Tier Models Backend Memory floor Use case
🌱 Efficiency BitNet b1.58, Falcon-E, Falcon3 1.58-bit (8 models) bitnet.cpp 0.4 GB Always-on chat on any CPU; low-power laptops; background nodes
Quality Gemma 4, Qwen 3.5, SmolLM3, Phi-4 mini (5 models) mainline llama.cpp 1.1 GB Multilingual chat, longer context, multimodal (vision+audio)
🛠️ Specialist Qwen2.5-Coder, DeepSeek-R1-Distill, MiniCPM-V (3 models) mainline llama.cpp 1.9 GB Code generation, chain-of-thought reasoning, vision

A node operator picks one of five profile presetsminimal, efficient (default), balanced, full, or specialist_only — and the profile decides which tiers light up. The default keeps nodes lean (efficiency only); balanced adds Quality on machines with 8 GB+ RAM; full enables all three tiers on 16 GB+ workstations.

See docs/MODELS.md for the full catalog, license matrix, and HuggingFace URLs.


Quick start

Install

pip install aria-protocol

Start a node

# Default profile is "efficient" — 1.58-bit only, ~4 GB RAM, any CPU
aria node start --port 8765

# OpenAI-compatible API
aria api start --port 3000

Load a model

# Tier Efficiency (default)
aria model download BitNet-b1.58-2B-4T

# Tier Quality (after switching profile)
aria node profile set balanced
aria model download Gemma-4-E2B

# Tier Specialist (after switching profile)
aria node profile set full
aria model download Qwen2.5-Coder-7B-Instruct

Use with the OpenAI client

from openai import OpenAI

client = OpenAI(base_url="http://localhost:3000/v1", api_key="aria")

response = client.chat.completions.create(
    model="BitNet-b1.58-2B-4T",
    messages=[{"role": "user", "content": "What is quantum computing?"}],
)
print(response.choices[0].message.content)

The smart router picks a model automatically when none is specified — pass the catalog ID (BitNet-b1.58-2B-4T, Gemma-4-E2B, Qwen2.5-Coder-7B-Instruct, …) when you want a specific one.

For the full walkthrough see docs/getting-started.md.


Supported models

ARIA v0.9.0 ships with 16 models across three tiers.

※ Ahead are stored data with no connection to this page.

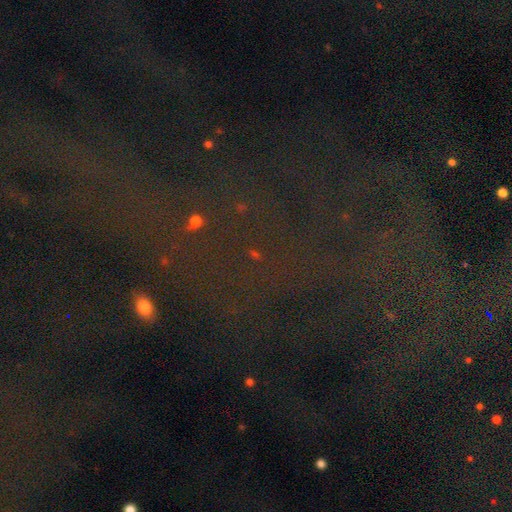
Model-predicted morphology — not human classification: Smooth or featured? Predicted: star or artifact (p=0.72).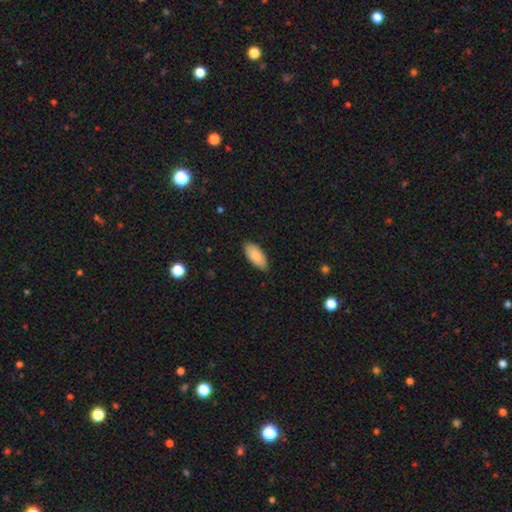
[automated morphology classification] smooth 87%, featured or disk 8%, star or artifact 6%. Down the decision tree: how rounded — in between (91%); merging — none (78%).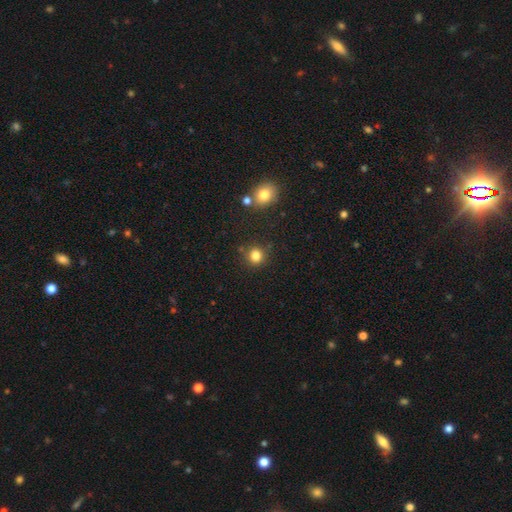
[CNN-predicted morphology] Smooth or featured: smooth — 83% (star or artifact — 12%)
How rounded: round — 88% (in between — 11%)
Merging: none — 83% (minor disturbance — 10%)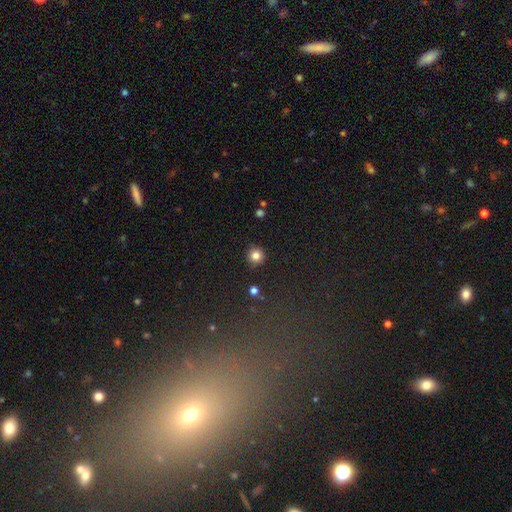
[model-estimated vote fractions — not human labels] The model was most divided on "smooth or featured": smooth: 83%, star or artifact: 12%, featured or disk: 5%. More confident: how rounded — round (94%); merging — none (89%).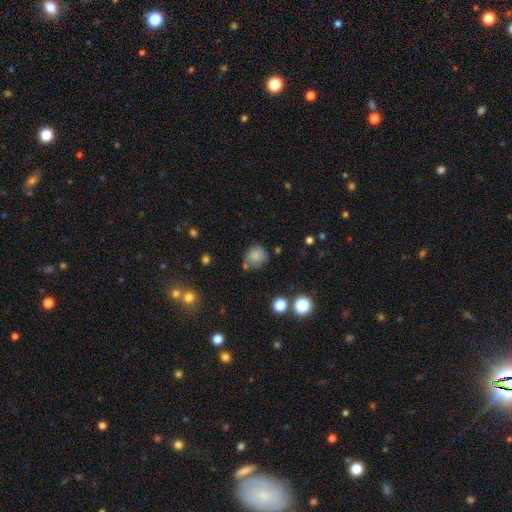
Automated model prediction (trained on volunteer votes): The model was most divided on "merging": none: 59%, minor disturbance: 25%, merger: 8%, major disturbance: 7%. More confident: smooth or featured — smooth (79%); how rounded — round (71%).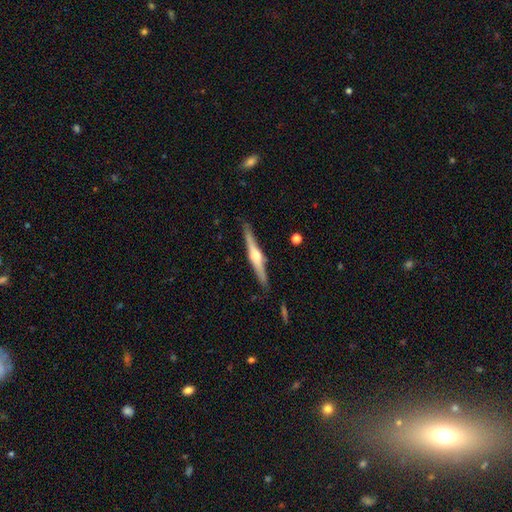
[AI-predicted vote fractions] Smooth or featured? Predicted: featured or disk (p=0.73). Edge-on disk? Predicted: yes (p=0.98). Edge-on bulge? Predicted: rounded (p=0.91). Merging? Predicted: none (p=0.87).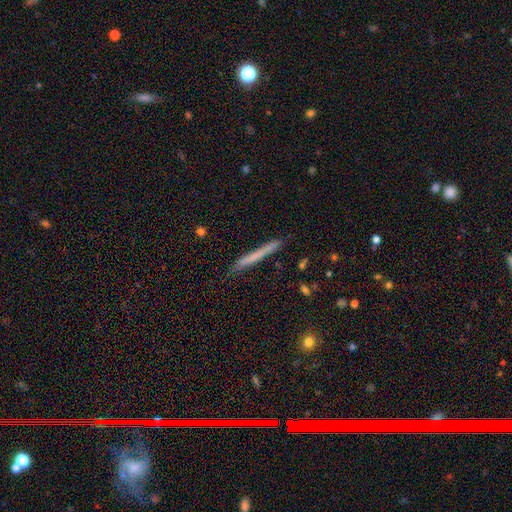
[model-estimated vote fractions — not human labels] Q: Smooth or featured?
A: smooth (61%); runner-up: featured or disk (31%)
Q: How rounded?
A: cigar-shaped (97%); runner-up: in between (2%)
Q: Merging?
A: none (87%); runner-up: minor disturbance (10%)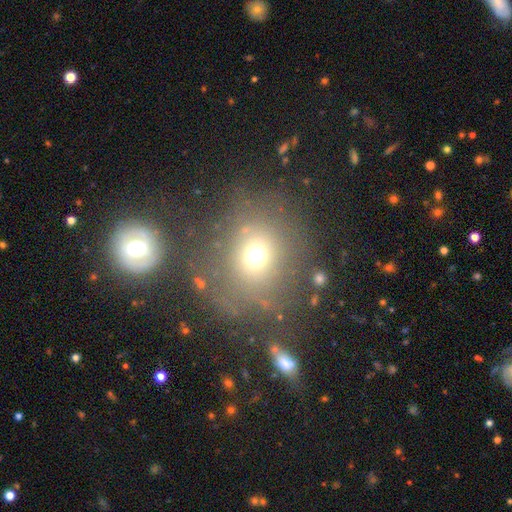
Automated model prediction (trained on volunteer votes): The model was most divided on "smooth or featured": smooth: 64%, star or artifact: 21%, featured or disk: 15%. More confident: how rounded — round (79%); merging — none (67%).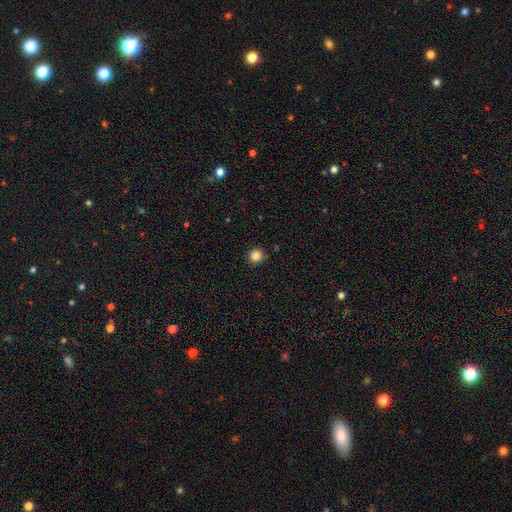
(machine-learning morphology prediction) A smooth galaxy with no disk features (84%) that is round (90%). Merging: none (89%).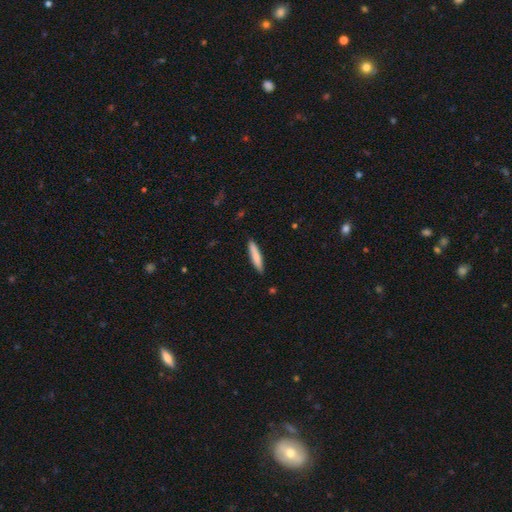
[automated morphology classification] This is likely a smooth galaxy (79%). How rounded: clearly cigar-shaped (89%). Merging: clearly none (88%).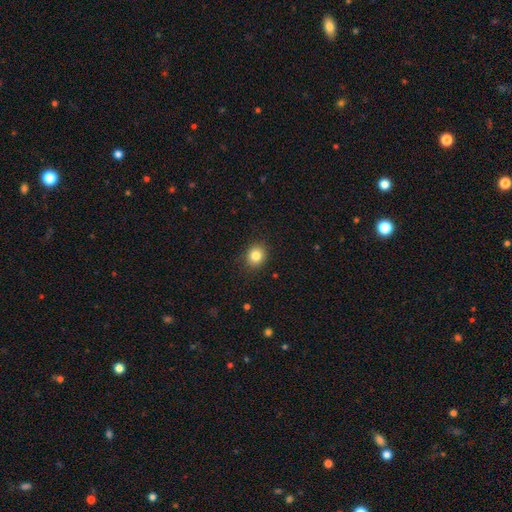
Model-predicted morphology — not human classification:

Every entry passes a strict license gate at import — the catalog only contains models under MIT, Apache 2.0, or TII Falcon 2.0 licenses to keep P2P redistribution friction-free. Models considered and rejected on licensing grounds (Llama 3.x, Gemma 3, Mistral research, Yi, Command-R) are listed in docs/MODELS.md with the rejection reasoning.

Tier # models License surface
Efficiency 8 MIT, TII Falcon 2.0
Quality 5 Apache 2.0, MIT
Specialist 3 Apache 2.0, MIT

Adding a model is a pull request against aria/model_catalog.py. The gate refuses non-permissive licenses at import time so the roster cannot drift.

Full table: docs/MODELS.md.


Hardware

ARIA detects the local CPU/NPU at startup and ships the snapshot in the v2 peer hello so remote routers can prefer hardware-friendly peers:

aria hardware info

v0.9.0 ships NPU detection only — the protocol learns about AMD XDNA/XDNA2, Intel NPU, Qualcomm Hexagon, and Apple ANE devices, but inference itself still runs on the CPU. Real NPU acceleration ships in v1.0 via vendor-specific stubs (OpenVINO for Intel, QNN for Qualcomm, Core ML for Apple).

CPU detection covers Intel/AMD/Apple Silicon/Qualcomm Snapdragon, including AVX-512 capability used by bitnet.cpp for native 512-bit ternary kernels.

See docs/NPU_SUPPORT.md for the per-vendor roadmap and how to verify detection on your machine.


Benchmarks

Real numbers, reproducible from the repo. All measurements on a single host so they're comparable to each other; cross-host comparisons should treat the absolute throughput as indicative.

v0.5.5 — Ecosystem benchmark (Zen 4)

Hardware: AMD Ryzen 9 7845HX (12C/24T, Zen 4, 64 GB DDR5) Build: bitnet.cpp + Clang 20.1.8, AVX-512 VNNI+VBMI enabled Protocol: 8 threads, 256 tokens, 5 runs per model, median selected

Model Params Type tok/s
BitNet-b1.58-large 0.7B post-quantized 118.25
Falcon-E-1B-Instruct 1.0B native 1-bit 80.19
Falcon3-1B-Instruct 1.0B post-quantized 56.31
Falcon-E-3B-Instruct 3.0B native 1-bit 49.80
BitNet-b1.58-2B-4T 2.4B native 1-bit 37.76
Falcon3-3B-Instruct 3.0B post-quantized 33.21
Falcon3-7B-Instruct 7.0B post-quantized 19.89
Falcon3-10B-Instruct 10.0B post-quantized 15.12

Key finding: Models natively trained in 1-bit (Falcon-E) outperform post-training quantized models by +42% at 1B and +50% at 3B on identical hardware. Native ternary training matters more than absolute parameter count below 7B.

Zen 5 cross-generation (April 2026)

Benchmarked on AMD Ryzen AI 9 HX 370 (Zen 5, native 512-bit AVX-512). Average improvement: +35% across 7 models.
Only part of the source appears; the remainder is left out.